Can I prove it without having to reprove Strassen's theorem for $\mathbb{P}$? It doesn't look promising because the main connection of $\mathbb{P}$ and $\mu$ is having the same marginals (and that doesn't mean same measure eg. uniform on $[0,1]^{2}$ vs on diagonal in $[0,1]^{2}$).

This is because I am trying to $\mathbb{P}(d(X,Y) >\alpha +\varepsilon)\leq \varepsilon+\beta$. Any ideas for that.
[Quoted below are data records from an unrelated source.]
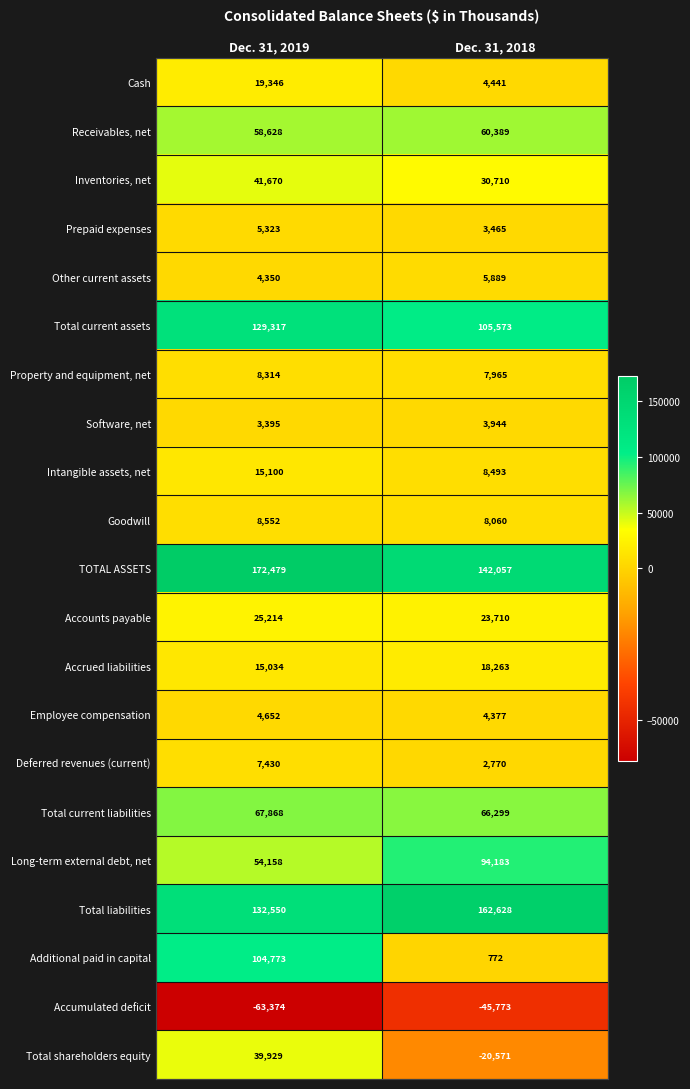

At which category does the chart reach its peak across all series?

Dec. 31, 2019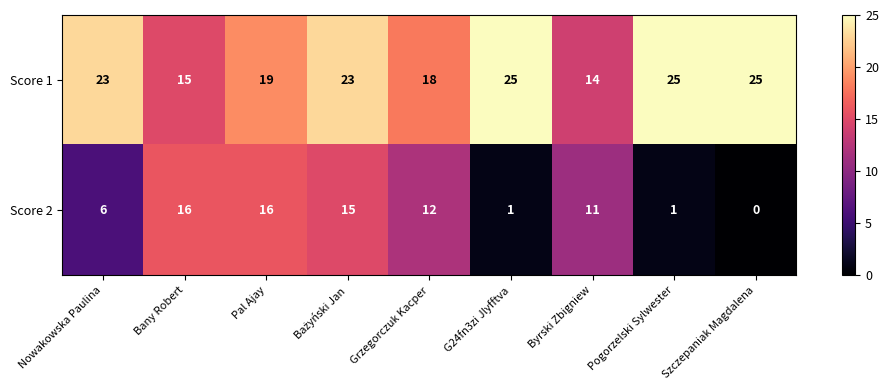

What is the approximate value of Score 1 at Szczepaniak Magdalena?

25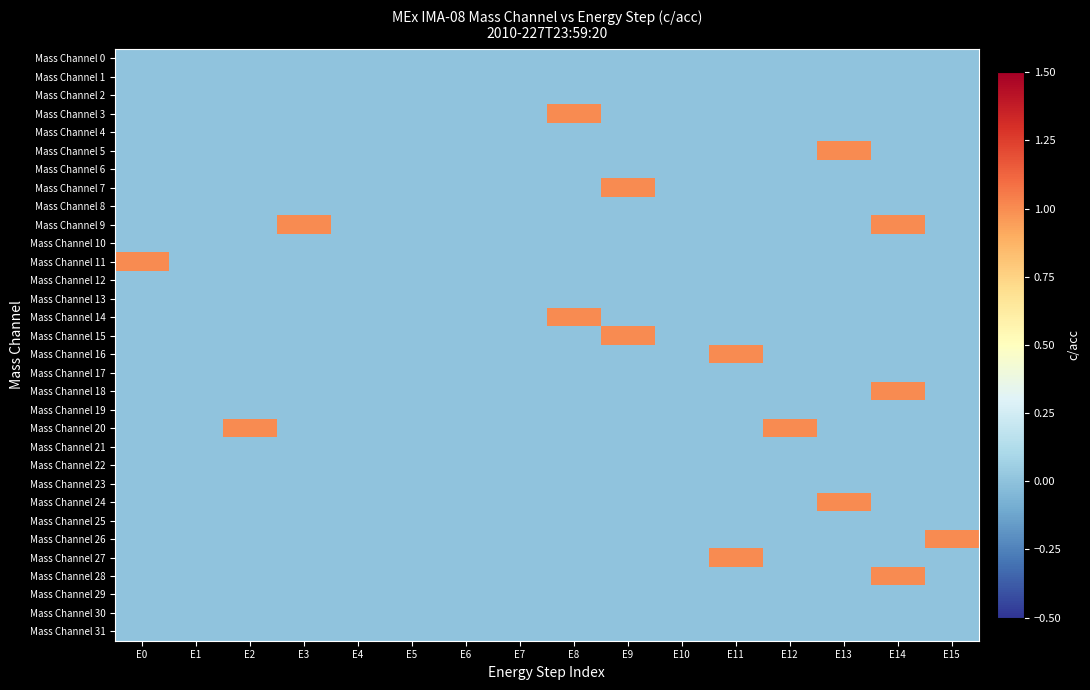

Reading right to left, transcribe all the data shown in this chart.

Mass Channel 0: E15=0	E14=0	E13=0	E12=0	E11=0	E10=0	E9=0	E8=0	E7=0	E6=0	E5=0	E4=0	E3=0	E2=0	E1=0	E0=0
Mass Channel 1: E15=0	E14=0	E13=0	E12=0	E11=0	E10=0	E9=0	E8=0	E7=0	E6=0	E5=0	E4=0	E3=0	E2=0	E1=0	E0=0
Mass Channel 2: E15=0	E14=0	E13=0	E12=0	E11=0	E10=0	E9=0	E8=0	E7=0	E6=0	E5=0	E4=0	E3=0	E2=0	E1=0	E0=0
Mass Channel 3: E15=0	E14=0	E13=0	E12=0	E11=0	E10=0	E9=0	E8=1	E7=0	E6=0	E5=0	E4=0	E3=0	E2=0	E1=0	E0=0
Mass Channel 4: E15=0	E14=0	E13=0	E12=0	E11=0	E10=0	E9=0	E8=0	E7=0	E6=0	E5=0	E4=0	E3=0	E2=0	E1=0	E0=0
Mass Channel 5: E15=0	E14=0	E13=1	E12=0	E11=0	E10=0	E9=0	E8=0	E7=0	E6=0	E5=0	E4=0	E3=0	E2=0	E1=0	E0=0
Mass Channel 6: E15=0	E14=0	E13=0	E12=0	E11=0	E10=0	E9=0	E8=0	E7=0	E6=0	E5=0	E4=0	E3=0	E2=0	E1=0	E0=0
Mass Channel 7: E15=0	E14=0	E13=0	E12=0	E11=0	E10=0	E9=1	E8=0	E7=0	E6=0	E5=0	E4=0	E3=0	E2=0	E1=0	E0=0
Mass Channel 8: E15=0	E14=0	E13=0	E12=0	E11=0	E10=0	E9=0	E8=0	E7=0	E6=0	E5=0	E4=0	E3=0	E2=0	E1=0	E0=0
Mass Channel 9: E15=0	E14=1	E13=0	E12=0	E11=0	E10=0	E9=0	E8=0	E7=0	E6=0	E5=0	E4=0	E3=1	E2=0	E1=0	E0=0
Mass Channel 10: E15=0	E14=0	E13=0	E12=0	E11=0	E10=0	E9=0	E8=0	E7=0	E6=0	E5=0	E4=0	E3=0	E2=0	E1=0	E0=0
Mass Channel 11: E15=0	E14=0	E13=0	E12=0	E11=0	E10=0	E9=0	E8=0	E7=0	E6=0	E5=0	E4=0	E3=0	E2=0	E1=0	E0=1
Mass Channel 12: E15=0	E14=0	E13=0	E12=0	E11=0	E10=0	E9=0	E8=0	E7=0	E6=0	E5=0	E4=0	E3=0	E2=0	E1=0	E0=0
Mass Channel 13: E15=0	E14=0	E13=0	E12=0	E11=0	E10=0	E9=0	E8=0	E7=0	E6=0	E5=0	E4=0	E3=0	E2=0	E1=0	E0=0
Mass Channel 14: E15=0	E14=0	E13=0	E12=0	E11=0	E10=0	E9=0	E8=1	E7=0	E6=0	E5=0	E4=0	E3=0	E2=0	E1=0	E0=0
Mass Channel 15: E15=0	E14=0	E13=0	E12=0	E11=0	E10=0	E9=1	E8=0	E7=0	E6=0	E5=0	E4=0	E3=0	E2=0	E1=0	E0=0
Mass Channel 16: E15=0	E14=0	E13=0	E12=0	E11=1	E10=0	E9=0	E8=0	E7=0	E6=0	E5=0	E4=0	E3=0	E2=0	E1=0	E0=0
Mass Channel 17: E15=0	E14=0	E13=0	E12=0	E11=0	E10=0	E9=0	E8=0	E7=0	E6=0	E5=0	E4=0	E3=0	E2=0	E1=0	E0=0
Mass Channel 18: E15=0	E14=1	E13=0	E12=0	E11=0	E10=0	E9=0	E8=0	E7=0	E6=0	E5=0	E4=0	E3=0	E2=0	E1=0	E0=0
Mass Channel 19: E15=0	E14=0	E13=0	E12=0	E11=0	E10=0	E9=0	E8=0	E7=0	E6=0	E5=0	E4=0	E3=0	E2=0	E1=0	E0=0
Mass Channel 20: E15=0	E14=0	E13=0	E12=1	E11=0	E10=0	E9=0	E8=0	E7=0	E6=0	E5=0	E4=0	E3=0	E2=1	E1=0	E0=0
Mass Channel 21: E15=0	E14=0	E13=0	E12=0	E11=0	E10=0	E9=0	E8=0	E7=0	E6=0	E5=0	E4=0	E3=0	E2=0	E1=0	E0=0
Mass Channel 22: E15=0	E14=0	E13=0	E12=0	E11=0	E10=0	E9=0	E8=0	E7=0	E6=0	E5=0	E4=0	E3=0	E2=0	E1=0	E0=0
Mass Channel 23: E15=0	E14=0	E13=0	E12=0	E11=0	E10=0	E9=0	E8=0	E7=0	E6=0	E5=0	E4=0	E3=0	E2=0	E1=0	E0=0
Mass Channel 24: E15=0	E14=0	E13=1	E12=0	E11=0	E10=0	E9=0	E8=0	E7=0	E6=0	E5=0	E4=0	E3=0	E2=0	E1=0	E0=0
Mass Channel 25: E15=0	E14=0	E13=0	E12=0	E11=0	E10=0	E9=0	E8=0	E7=0	E6=0	E5=0	E4=0	E3=0	E2=0	E1=0	E0=0
Mass Channel 26: E15=1	E14=0	E13=0	E12=0	E11=0	E10=0	E9=0	E8=0	E7=0	E6=0	E5=0	E4=0	E3=0	E2=0	E1=0	E0=0
Mass Channel 27: E15=0	E14=0	E13=0	E12=0	E11=1	E10=0	E9=0	E8=0	E7=0	E6=0	E5=0	E4=0	E3=0	E2=0	E1=0	E0=0
Mass Channel 28: E15=0	E14=1	E13=0	E12=0	E11=0	E10=0	E9=0	E8=0	E7=0	E6=0	E5=0	E4=0	E3=0	E2=0	E1=0	E0=0
Mass Channel 29: E15=0	E14=0	E13=0	E12=0	E11=0	E10=0	E9=0	E8=0	E7=0	E6=0	E5=0	E4=0	E3=0	E2=0	E1=0	E0=0
Mass Channel 30: E15=0	E14=0	E13=0	E12=0	E11=0	E10=0	E9=0	E8=0	E7=0	E6=0	E5=0	E4=0	E3=0	E2=0	E1=0	E0=0
Mass Channel 31: E15=0	E14=0	E13=0	E12=0	E11=0	E10=0	E9=0	E8=0	E7=0	E6=0	E5=0	E4=0	E3=0	E2=0	E1=0	E0=0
Thanks

Attempt

We have $$\mathbb{P}(X\in A, Y\in B)-\mu(A\times B)=\mathbb{P}(X\in A)+\mathbb{P}( Y\in B)-\mathbb{P}(X\in A\cup Y\in B)-[\mu(A\times S)+\mu(S\times B)-\mu(A\times S\cup S\times B)]=\mu(A\times S\cup S\times B)-\mathbb{P}(X\in A\cup Y\in B)$$

Also,

$$\mu(d(x,y) < \alpha )=\mu(\bigcup_{x_{i}\in D} |x-x_{i}|< \alpha \times |y-x_{i}|< \alpha),$$

where D is the separable subset of X. I am trying to connect this with $\mathbb{P}(\bigcup_{x_{i}\in D} |X-x_{i}|< \alpha \cap |Y-x_{i}|< \alpha)$.